C’est à dire que, deux gorgées plus loin elle se serait retrouvée au fond de mon estomac, dans le sang de mes veines, dans la lymphe de ma lymphe. Au lieu de m’alimenter et de devenir du ‘moi’, elle l’alimente, elle, et devient du ‘plante’.
Je ressentis une proximité insoupçonnée avec cet être végétal si souvent négligé.

Ceci n’est pas un exutoire à je-ne-sais-quelle niaiserie post-hippie dégoulinante de love sucré, mais une compassion fluide.
L’identité de la plante est mon identité.
Si l’eau pour moi est l’eau pour elle, si l’eau que j’ai bue me fait tant de bien et que cette eau lui dresse à nouveau ses feuilles, nous partageons la même nature.
Ou du moins, il est quelque chose dans nos natures respectives d’indéniablement identique.  Notre nature est commune. Nous habitons une nature commune.

Nous, dedans et le jardin, dehors…la nature apprivoisée. En voyage ou à la télévision, la nature sauvage.
La non-nature est une fiction. En dehors de la nature, rien n’existe.
Ici et là, dans le passé comme aujourd’hui poussent des  bulles d’ignorance, des abcès d’arrogance, qui s’infectent par la force dévastatrice de l’habitude, du déni et de l’ennui.
Au sein de ces bulles, les relations sont artificielles et construites sur des concepts épuisants.
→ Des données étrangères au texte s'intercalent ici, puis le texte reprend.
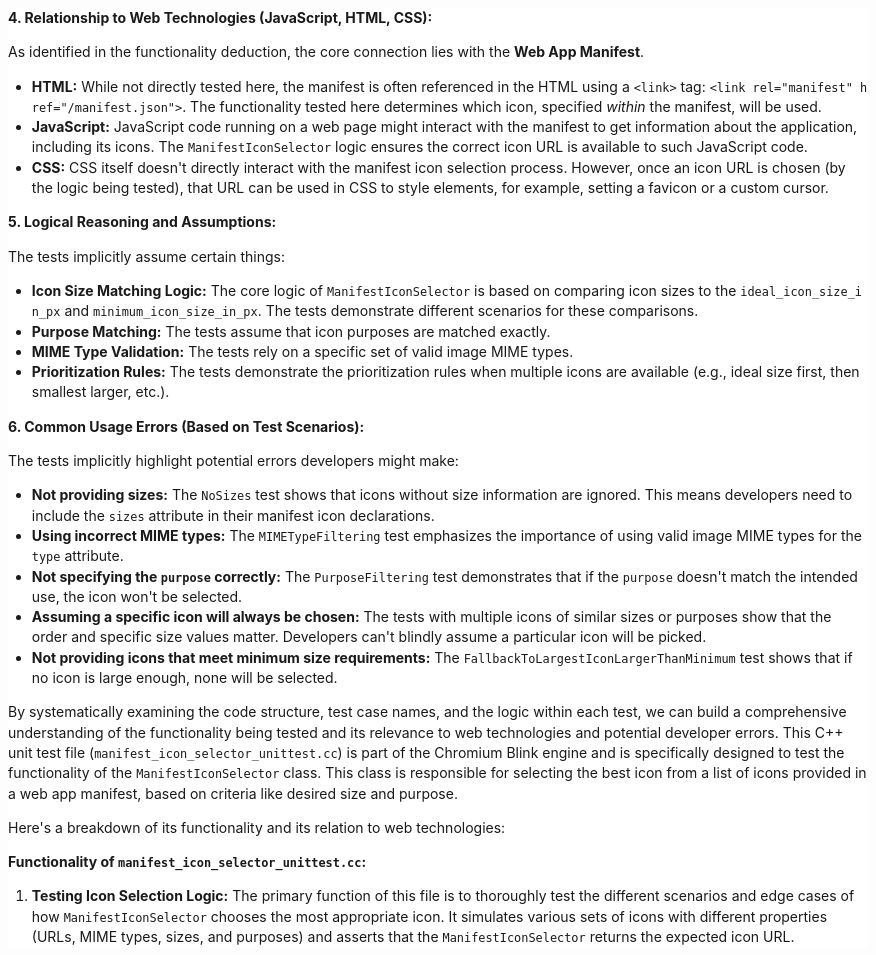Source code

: **4. Relationship to Web Technologies (JavaScript, HTML, CSS):**

As identified in the functionality deduction, the core connection lies with the **Web App Manifest**.

* **HTML:**  While not directly tested here, the manifest is often referenced in the HTML using a `<link>` tag: `<link rel="manifest" href="/manifest.json">`. The functionality tested here determines which icon, specified *within* the manifest, will be used.
* **JavaScript:** JavaScript code running on a web page might interact with the manifest to get information about the application, including its icons. The `ManifestIconSelector` logic ensures the correct icon URL is available to such JavaScript code.
* **CSS:**  CSS itself doesn't directly interact with the manifest icon selection process. However, once an icon URL is chosen (by the logic being tested), that URL can be used in CSS to style elements, for example, setting a favicon or a custom cursor.

**5. Logical Reasoning and Assumptions:**

The tests implicitly assume certain things:

* **Icon Size Matching Logic:** The core logic of `ManifestIconSelector` is based on comparing icon sizes to the `ideal_icon_size_in_px` and `minimum_icon_size_in_px`. The tests demonstrate different scenarios for these comparisons.
* **Purpose Matching:** The tests assume that icon purposes are matched exactly.
* **MIME Type Validation:** The tests rely on a specific set of valid image MIME types.
* **Prioritization Rules:** The tests demonstrate the prioritization rules when multiple icons are available (e.g., ideal size first, then smallest larger, etc.).

**6. Common Usage Errors (Based on Test Scenarios):**

The tests implicitly highlight potential errors developers might make:

* **Not providing sizes:**  The `NoSizes` test shows that icons without size information are ignored. This means developers need to include the `sizes` attribute in their manifest icon declarations.
* **Using incorrect MIME types:** The `MIMETypeFiltering` test emphasizes the importance of using valid image MIME types for the `type` attribute.
* **Not specifying the `purpose` correctly:**  The `PurposeFiltering` test demonstrates that if the `purpose` doesn't match the intended use, the icon won't be selected.
* **Assuming a specific icon will always be chosen:** The tests with multiple icons of similar sizes or purposes show that the order and specific size values matter. Developers can't blindly assume a particular icon will be picked.
* **Not providing icons that meet minimum size requirements:** The `FallbackToLargestIconLargerThanMinimum` test shows that if no icon is large enough, none will be selected.

By systematically examining the code structure, test case names, and the logic within each test, we can build a comprehensive understanding of the functionality being tested and its relevance to web technologies and potential developer errors.
This C++ unit test file (`manifest_icon_selector_unittest.cc`) is part of the Chromium Blink engine and is specifically designed to test the functionality of the `ManifestIconSelector` class. This class is responsible for selecting the best icon from a list of icons provided in a web app manifest, based on criteria like desired size and purpose.

Here's a breakdown of its functionality and its relation to web technologies:

**Functionality of `manifest_icon_selector_unittest.cc`:**

1. **Testing Icon Selection Logic:** The primary function of this file is to thoroughly test the different scenarios and edge cases of how `ManifestIconSelector` chooses the most appropriate icon. It simulates various sets of icons with different properties (URLs, MIME types, sizes, and purposes) and asserts that the `ManifestIconSelector` returns the expected icon URL.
Il faut une vie pour tenter de les maîtriser. Nous mourrons sans y parvenir.
La nature, n’a pas cessé d’exister pour autant.
Notre nature nous y attend.

Reconnaître que nous sommes vivants comme la plante est vivante, sujets à des besoins semblables, c’est une évidence scientifique à laquelle j’aurais acquiescé mille fois sans vivre cette expérience. Et ce constat, les lecteurs de ces lignes le font tous.

Pourtant, mille fois je n’aurais pas compris la réalité, ni l’étendue de cette nature commune.